Das fotos do André, eu me detive na série mais recente #selfie e nas últimas d'[os rostos]. Fiquei pensando na ironia da sugestão. Não há selfie, não há o rosto do fotógrafo ou de quem quer que seja. Se a selfie deve mostrar o rosto de quem fotografa, a série [os rostos] poderia mostrar: rostos. Pelo menos é o que o tema leva a supor. Por trás da selfie não há rosto e na [os rostos] também não há rosto.
Imagino-me realizando o seguinte processo. Abro o instagram, viro a câmera para o módulo de selfie e, pronta para a próxima hashtag que me garanta algumas visualizações: tiro a foto. Mas não há um rosto, o meu rosto. Pele negra, traços de uma mistura indígena, negra e de algum carcamano renegado, algum europeu periférico, olhos grandes e castanho escuros, cabelos ondulados, da mesma cor. Foi assim que acostumei a me ver. E maquiagem, quando quero. Mas o que tenho de mim é um borrão, como no filme “O chamado”. Ou algo que derrete na horizontal como o rosto dos "Os amantes" de Magritte. Penso que é um problema da câmera ou do aplicativo (app). Retorno ao módulo normal da câmera e decido ir a um espelho tirar uma estilo old school do insta. Sim, já se sabe. Não há rosto. Eu duvido muito que estaria aqui digitando tranquila se isso tivesse acontecido. Estaria desesperada.
Benjamin também escreveu sobre as primeiras décadas da descoberta mais amada das nossas tecnologias atualmente compartilhadas: a fotografia. Falou também sobre fotografias em velocidade que viraram o nosso cinema e que deram ideia para outras tantas coisas depois.
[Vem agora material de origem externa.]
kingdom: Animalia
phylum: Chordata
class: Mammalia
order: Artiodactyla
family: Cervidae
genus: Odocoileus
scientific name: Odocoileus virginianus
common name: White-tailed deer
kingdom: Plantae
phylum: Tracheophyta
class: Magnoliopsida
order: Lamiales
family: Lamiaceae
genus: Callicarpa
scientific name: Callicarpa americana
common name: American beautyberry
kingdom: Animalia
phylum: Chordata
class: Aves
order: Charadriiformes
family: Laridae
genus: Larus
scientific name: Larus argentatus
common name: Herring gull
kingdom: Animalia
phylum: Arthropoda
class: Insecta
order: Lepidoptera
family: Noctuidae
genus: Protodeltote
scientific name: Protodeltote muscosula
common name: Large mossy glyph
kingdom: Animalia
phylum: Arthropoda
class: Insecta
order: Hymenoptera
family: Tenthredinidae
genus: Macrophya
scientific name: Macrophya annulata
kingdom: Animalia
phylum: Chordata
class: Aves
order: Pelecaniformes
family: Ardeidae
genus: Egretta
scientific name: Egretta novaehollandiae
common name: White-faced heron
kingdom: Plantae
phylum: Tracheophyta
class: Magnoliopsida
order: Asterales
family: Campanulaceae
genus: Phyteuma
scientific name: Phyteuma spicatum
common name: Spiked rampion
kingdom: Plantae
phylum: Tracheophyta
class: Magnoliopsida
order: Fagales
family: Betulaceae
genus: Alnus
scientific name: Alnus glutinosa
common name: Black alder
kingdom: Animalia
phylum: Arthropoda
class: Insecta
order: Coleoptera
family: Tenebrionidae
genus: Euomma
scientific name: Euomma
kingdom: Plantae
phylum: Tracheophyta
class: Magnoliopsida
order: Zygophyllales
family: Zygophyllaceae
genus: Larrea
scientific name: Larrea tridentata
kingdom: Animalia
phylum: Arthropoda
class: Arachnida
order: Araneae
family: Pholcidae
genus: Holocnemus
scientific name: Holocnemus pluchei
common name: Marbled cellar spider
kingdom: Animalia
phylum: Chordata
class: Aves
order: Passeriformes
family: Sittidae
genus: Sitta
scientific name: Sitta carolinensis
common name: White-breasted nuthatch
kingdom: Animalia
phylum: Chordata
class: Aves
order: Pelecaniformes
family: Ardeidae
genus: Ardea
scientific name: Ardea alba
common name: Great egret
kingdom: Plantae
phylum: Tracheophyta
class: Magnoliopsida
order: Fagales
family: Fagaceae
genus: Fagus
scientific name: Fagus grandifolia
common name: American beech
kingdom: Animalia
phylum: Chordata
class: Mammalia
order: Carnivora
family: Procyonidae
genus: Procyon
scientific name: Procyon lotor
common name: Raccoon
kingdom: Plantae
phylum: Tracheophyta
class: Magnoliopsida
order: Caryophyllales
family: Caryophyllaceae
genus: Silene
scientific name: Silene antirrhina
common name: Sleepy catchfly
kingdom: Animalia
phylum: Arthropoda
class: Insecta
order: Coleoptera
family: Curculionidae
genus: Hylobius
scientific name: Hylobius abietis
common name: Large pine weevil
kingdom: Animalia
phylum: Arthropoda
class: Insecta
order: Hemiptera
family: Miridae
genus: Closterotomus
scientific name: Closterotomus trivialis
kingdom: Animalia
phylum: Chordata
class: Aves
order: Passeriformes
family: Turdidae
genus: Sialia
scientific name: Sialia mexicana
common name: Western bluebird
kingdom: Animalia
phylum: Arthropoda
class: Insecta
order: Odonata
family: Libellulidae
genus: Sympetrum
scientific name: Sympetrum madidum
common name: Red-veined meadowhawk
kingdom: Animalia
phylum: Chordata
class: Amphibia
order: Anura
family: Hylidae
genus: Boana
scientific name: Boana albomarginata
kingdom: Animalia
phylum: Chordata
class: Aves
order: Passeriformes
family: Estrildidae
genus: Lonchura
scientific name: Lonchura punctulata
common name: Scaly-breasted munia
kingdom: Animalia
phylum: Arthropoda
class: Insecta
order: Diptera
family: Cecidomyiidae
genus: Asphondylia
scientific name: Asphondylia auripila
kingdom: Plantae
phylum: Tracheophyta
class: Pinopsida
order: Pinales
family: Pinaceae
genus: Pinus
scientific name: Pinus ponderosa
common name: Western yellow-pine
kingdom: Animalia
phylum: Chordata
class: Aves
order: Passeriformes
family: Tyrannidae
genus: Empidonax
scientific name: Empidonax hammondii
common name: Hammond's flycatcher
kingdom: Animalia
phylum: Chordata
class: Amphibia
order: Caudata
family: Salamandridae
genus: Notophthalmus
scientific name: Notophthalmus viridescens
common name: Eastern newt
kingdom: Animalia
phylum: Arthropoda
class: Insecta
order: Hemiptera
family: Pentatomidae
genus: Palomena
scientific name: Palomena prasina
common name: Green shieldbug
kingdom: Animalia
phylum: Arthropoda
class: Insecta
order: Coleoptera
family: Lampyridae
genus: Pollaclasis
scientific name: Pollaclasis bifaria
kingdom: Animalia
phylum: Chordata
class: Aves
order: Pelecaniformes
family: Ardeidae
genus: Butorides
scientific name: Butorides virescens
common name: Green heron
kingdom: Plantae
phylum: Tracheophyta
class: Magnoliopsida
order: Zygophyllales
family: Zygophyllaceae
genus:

Meditou sobre a perda da “aura” da obra de arte com o efeito quantidade e velocidade da fotografia em relação ao quadro pintado, à escultura e até em relação à arquitetura. Estávamos começando uma relação intensa com o mundo agora fixado em objetos e seres fotografados. Com a revolução trazida pelo smartphone, cada uma e cada um passou a uma relação ainda mais próxima. Eu havia escrito simbiose aqui na versão anterior do texto, para descrever o processo, mas simbiose é uma troca positiva. Algo próximo ao parasitismo talvez nos explicasse melhor. E, bom, não é o parasitismo do celular em relação a nós.
Volto ao anjo do Klee. O anjo não é anjo: não é belo, está sujo, olhar vidrado, não voa mais, não canta "hosana nas alturas". É a sombra de um anjo. Mas foi meditando sobre o anjo que Benjamin achou que Klee antecipou algo do século que passou: a tempestade de areia era um certo tipo desastroso de progresso. No meu caso, eu acho que essas duas séries do André não antecipam nada. Não depois do século XX. Não nesse meu texto. Agora não há mais o passado, o presente e o futuro como no tempo de Benjamin. São todos simultâneos, misturados, sobrepostos, escorrem entre si. Fractais de tempo. Detox de tempo. A selfie some na #selfie, justo ela, que parecia ser nosso aconchego, nossa marca. Tentativa de segurar nas bordas da roda louca que gira. Que sobe, que desce, que revolve o fundo de coisas que pareciam esquecidas. As duas séries que nada dizem estão plenas do vazio que a arte pede, mas um vazio que já está imediatamente atravessado por aquelas fractais. Parece que gera um eco que carrega átomos fantasmagoricamente rearranjados daquele anjo de Klee.